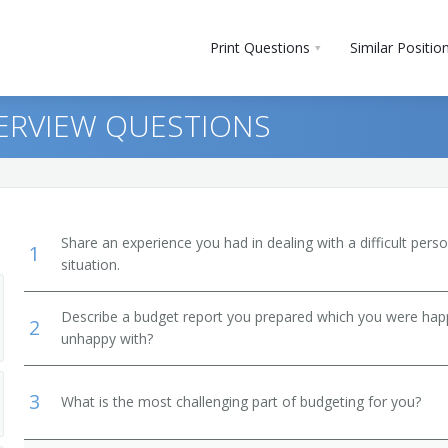
Print Questions
Similar Positio
ERVIEW QUESTIONS
Share an experience you had in dealing with a difficult per
1
situation.
Describe a budget report you prepared which you were ha
2
unhappy with?
3
What is the most challenging part of budgeting for you?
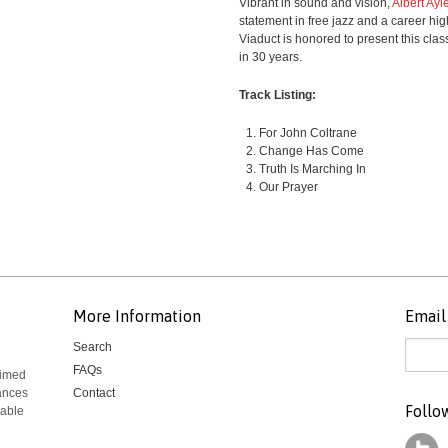
Vibrant in sound and vision,
Albert Ayl
statement in free jazz and a career high-
Viaduct is honored to present this class
in 30 years.
Track Listing:
For John Coltrane
Change Has Come
Truth Is Marching In
Our Prayer
More Information
Email 
Search
FAQs
aimed
mances
Contact
Follo
rable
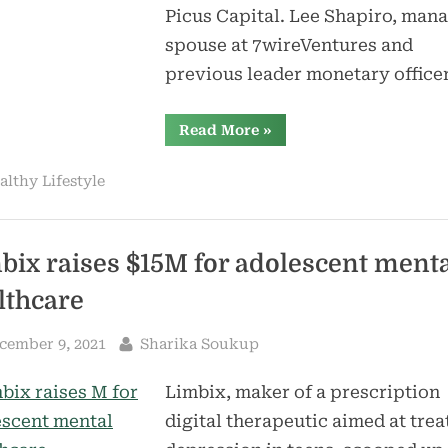
Picus Capital. Lee Shapiro, man
spouse at 7wireVentures and
previous leader monetary office
“Healthcare
Read More
»
fintech
PayZen
raises
althy Lifestyle
$20M,
receives
$200M
credit
score
facility”
bix raises $15M for adolescent ment
lthcare
sted
By
cember 9, 2021
Sharika Soukup
Limbix, maker of a prescription
digital therapeutic aimed at trea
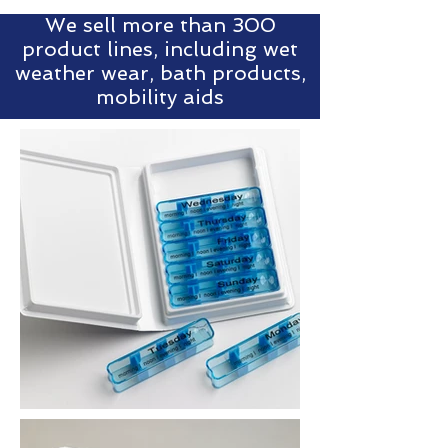
We sell more than 300
product lines, including wet
weather wear, bath products,
mobility aids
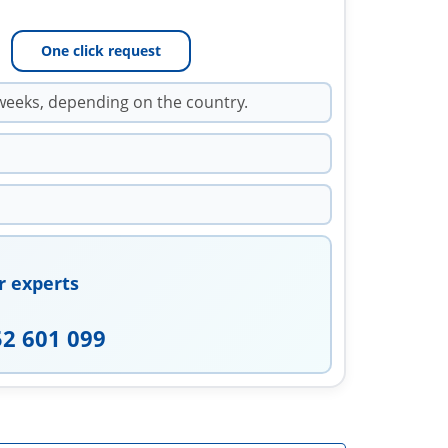
One click request
weeks, depending on the country.
r experts
52 601 099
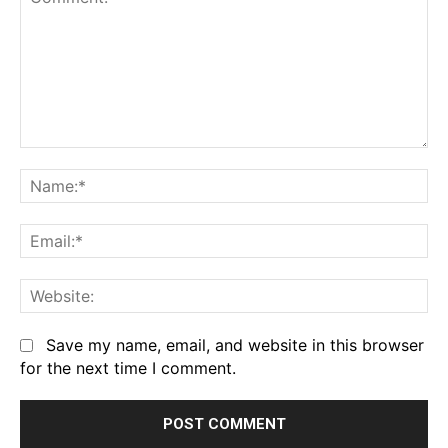
Comment:
Na
Em
We
Save my name, email, and website in this browser
for the next time I comment.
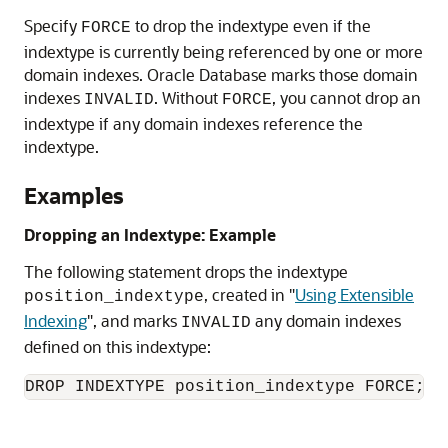
Specify
to drop the indextype even if the
FORCE
indextype is currently being referenced by one or more
domain indexes. Oracle Database marks those domain
indexes
. Without
, you cannot drop an
INVALID
FORCE
indextype if any domain indexes reference the
indextype.
Examples
Dropping an Indextype: Example
The following statement drops the indextype
, created in
"
Using Extensible
position_indextype
Indexing
"
, and marks
any domain indexes
INVALID
defined on this indextype:
DROP INDEXTYPE position_indextype FORCE;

● ● ● ● ●

• REQUIREMENT
Take every line in the preceding listing that contains "raises" and copy it.

• EXERCISE RESPONSE
raises
bix raises $15M for adolescent ment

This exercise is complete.